I’ve been living in the heart of Europe for over 12 years. In this time, I have visited dozens of countries on countless trips, short and long (the European countries I’ve been to are shown in the map). But some destinations, however classic or accessible, keep eluding me. So, I haven’t been to Paris. From Rotterdam, where I live, its only 3 hours away by high-speed train, and tickets are sold as cheap as 50 Euro, but I somehow managed to miss on Paris entirely. Closest I’ve been was passing by on the Boulevard Périphérique on my way to the Mediterranean sun. Brussels, which is much closer, I haven’t visited too. I’ve been all over Belgium, have flown out of Brussels’s airports many times, but as far as the city itself is concerned, I have only got as far as the Belgian fries stand outside the Central Station. OK, it’s more than the average Contiki “traveller” gets to see, but I still don’t feel like I’ve been to Brussels.

Exercise → In the passage about missing Paris and Brussels, how long does the high-speed train trip from Rotterdam to Paris take?

Extracted records →
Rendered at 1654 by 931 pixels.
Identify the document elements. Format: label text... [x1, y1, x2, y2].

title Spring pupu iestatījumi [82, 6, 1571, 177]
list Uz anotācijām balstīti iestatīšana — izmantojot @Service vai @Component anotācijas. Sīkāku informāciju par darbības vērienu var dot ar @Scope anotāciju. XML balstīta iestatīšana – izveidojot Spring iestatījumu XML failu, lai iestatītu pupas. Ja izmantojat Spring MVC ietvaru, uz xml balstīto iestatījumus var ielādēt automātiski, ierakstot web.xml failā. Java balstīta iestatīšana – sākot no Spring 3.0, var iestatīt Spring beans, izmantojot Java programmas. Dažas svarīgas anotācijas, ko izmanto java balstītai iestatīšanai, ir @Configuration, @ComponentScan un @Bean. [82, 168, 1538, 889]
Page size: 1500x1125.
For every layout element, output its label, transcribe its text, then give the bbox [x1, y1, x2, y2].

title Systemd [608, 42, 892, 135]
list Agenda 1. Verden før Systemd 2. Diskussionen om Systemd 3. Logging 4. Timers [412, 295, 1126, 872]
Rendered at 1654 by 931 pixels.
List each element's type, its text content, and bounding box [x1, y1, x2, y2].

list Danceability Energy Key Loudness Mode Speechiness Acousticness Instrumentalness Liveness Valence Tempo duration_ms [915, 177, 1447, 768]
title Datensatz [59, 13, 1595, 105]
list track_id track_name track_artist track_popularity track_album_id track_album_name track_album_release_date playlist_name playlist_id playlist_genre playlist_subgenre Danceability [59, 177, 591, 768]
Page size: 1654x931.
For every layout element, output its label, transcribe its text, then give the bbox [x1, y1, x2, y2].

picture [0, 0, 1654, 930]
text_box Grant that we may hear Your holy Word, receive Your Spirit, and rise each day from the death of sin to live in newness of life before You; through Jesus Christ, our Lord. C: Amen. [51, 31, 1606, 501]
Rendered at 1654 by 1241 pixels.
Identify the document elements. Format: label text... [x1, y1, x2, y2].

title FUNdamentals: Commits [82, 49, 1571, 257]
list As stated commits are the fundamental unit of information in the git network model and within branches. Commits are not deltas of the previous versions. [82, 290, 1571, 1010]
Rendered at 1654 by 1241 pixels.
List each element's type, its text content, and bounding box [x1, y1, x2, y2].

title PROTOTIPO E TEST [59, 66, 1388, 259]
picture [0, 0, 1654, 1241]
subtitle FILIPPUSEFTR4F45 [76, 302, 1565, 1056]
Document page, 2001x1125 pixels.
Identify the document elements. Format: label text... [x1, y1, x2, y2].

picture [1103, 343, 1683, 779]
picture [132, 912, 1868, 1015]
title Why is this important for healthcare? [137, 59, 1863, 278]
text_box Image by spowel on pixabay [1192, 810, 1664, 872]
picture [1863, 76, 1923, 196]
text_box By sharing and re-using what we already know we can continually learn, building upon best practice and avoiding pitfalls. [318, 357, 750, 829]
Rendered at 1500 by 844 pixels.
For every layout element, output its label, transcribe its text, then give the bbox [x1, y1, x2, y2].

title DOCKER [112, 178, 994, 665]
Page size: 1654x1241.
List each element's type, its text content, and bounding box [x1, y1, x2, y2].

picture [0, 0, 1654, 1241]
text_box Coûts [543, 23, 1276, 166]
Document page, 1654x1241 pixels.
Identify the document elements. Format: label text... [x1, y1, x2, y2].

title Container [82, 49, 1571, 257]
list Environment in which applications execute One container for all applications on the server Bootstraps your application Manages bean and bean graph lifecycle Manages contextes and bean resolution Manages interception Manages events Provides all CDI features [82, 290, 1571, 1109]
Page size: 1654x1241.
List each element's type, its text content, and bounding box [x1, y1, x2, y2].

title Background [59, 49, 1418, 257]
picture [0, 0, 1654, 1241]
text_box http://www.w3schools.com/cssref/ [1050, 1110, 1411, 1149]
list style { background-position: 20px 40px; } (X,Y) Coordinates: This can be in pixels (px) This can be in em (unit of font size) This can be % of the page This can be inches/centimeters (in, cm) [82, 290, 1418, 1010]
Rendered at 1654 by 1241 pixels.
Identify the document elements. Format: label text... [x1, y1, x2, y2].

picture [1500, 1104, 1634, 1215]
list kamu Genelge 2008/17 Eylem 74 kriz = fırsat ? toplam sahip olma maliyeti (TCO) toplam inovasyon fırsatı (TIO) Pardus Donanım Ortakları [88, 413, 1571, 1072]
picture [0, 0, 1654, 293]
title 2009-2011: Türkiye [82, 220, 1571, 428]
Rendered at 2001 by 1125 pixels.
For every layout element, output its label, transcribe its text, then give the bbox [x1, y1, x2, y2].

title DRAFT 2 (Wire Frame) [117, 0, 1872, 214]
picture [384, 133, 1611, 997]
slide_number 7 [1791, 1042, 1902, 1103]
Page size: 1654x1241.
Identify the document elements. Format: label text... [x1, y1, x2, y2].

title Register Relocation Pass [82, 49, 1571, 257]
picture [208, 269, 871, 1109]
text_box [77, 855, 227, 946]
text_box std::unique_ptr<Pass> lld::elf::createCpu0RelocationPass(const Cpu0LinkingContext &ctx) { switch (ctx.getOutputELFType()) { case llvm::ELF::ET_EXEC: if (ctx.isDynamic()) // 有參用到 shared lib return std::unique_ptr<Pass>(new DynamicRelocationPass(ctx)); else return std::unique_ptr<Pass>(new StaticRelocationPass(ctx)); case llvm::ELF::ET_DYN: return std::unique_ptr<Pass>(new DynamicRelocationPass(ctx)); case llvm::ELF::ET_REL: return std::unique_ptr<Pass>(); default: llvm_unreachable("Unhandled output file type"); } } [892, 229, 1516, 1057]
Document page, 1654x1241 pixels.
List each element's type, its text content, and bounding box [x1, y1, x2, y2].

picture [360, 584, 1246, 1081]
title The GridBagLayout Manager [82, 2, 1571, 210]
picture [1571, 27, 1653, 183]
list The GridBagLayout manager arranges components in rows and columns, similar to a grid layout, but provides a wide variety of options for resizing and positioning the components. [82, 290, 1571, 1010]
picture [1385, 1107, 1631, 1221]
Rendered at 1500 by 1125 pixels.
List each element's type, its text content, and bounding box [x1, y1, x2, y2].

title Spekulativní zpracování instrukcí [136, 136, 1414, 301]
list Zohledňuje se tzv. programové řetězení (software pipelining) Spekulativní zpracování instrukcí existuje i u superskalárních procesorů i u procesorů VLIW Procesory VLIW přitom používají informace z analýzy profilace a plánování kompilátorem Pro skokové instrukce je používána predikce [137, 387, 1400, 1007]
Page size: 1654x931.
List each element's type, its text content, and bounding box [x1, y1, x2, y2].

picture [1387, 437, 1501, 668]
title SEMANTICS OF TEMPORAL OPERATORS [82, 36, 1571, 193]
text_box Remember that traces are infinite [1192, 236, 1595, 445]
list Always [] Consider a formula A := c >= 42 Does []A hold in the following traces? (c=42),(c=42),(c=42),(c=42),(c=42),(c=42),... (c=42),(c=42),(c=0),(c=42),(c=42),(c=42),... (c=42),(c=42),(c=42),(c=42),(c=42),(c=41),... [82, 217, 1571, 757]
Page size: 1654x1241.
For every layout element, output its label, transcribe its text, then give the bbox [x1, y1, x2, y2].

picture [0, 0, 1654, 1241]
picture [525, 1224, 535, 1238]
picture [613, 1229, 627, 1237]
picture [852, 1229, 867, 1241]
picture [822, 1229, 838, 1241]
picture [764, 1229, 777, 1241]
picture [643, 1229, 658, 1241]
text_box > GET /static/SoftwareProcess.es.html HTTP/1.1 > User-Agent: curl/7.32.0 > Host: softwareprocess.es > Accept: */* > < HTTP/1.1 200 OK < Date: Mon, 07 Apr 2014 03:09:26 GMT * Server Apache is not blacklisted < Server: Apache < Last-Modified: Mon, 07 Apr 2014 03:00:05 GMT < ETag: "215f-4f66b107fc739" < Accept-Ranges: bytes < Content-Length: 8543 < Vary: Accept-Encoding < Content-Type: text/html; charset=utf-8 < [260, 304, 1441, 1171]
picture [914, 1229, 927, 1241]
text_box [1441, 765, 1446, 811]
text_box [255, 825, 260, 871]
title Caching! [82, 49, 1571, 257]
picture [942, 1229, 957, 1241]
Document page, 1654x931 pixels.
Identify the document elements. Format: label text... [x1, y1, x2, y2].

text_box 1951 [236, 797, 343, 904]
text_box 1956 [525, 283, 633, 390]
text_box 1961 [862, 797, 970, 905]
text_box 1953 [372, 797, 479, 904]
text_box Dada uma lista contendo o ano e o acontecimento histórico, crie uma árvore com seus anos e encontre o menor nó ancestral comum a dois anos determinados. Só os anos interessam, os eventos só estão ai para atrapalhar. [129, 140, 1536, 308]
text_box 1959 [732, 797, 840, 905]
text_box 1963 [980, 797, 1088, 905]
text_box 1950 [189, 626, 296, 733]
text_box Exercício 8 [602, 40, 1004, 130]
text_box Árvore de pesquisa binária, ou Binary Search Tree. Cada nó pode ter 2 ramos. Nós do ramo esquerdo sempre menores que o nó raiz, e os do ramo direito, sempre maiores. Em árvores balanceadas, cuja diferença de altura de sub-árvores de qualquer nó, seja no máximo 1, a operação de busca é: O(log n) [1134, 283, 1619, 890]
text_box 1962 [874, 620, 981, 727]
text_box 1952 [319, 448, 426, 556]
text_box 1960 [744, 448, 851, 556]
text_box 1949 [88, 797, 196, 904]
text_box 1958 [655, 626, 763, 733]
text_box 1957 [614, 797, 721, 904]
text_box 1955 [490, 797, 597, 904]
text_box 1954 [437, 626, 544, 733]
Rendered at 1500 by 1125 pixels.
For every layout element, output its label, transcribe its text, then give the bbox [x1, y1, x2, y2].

Result of the exercise → 3 hours.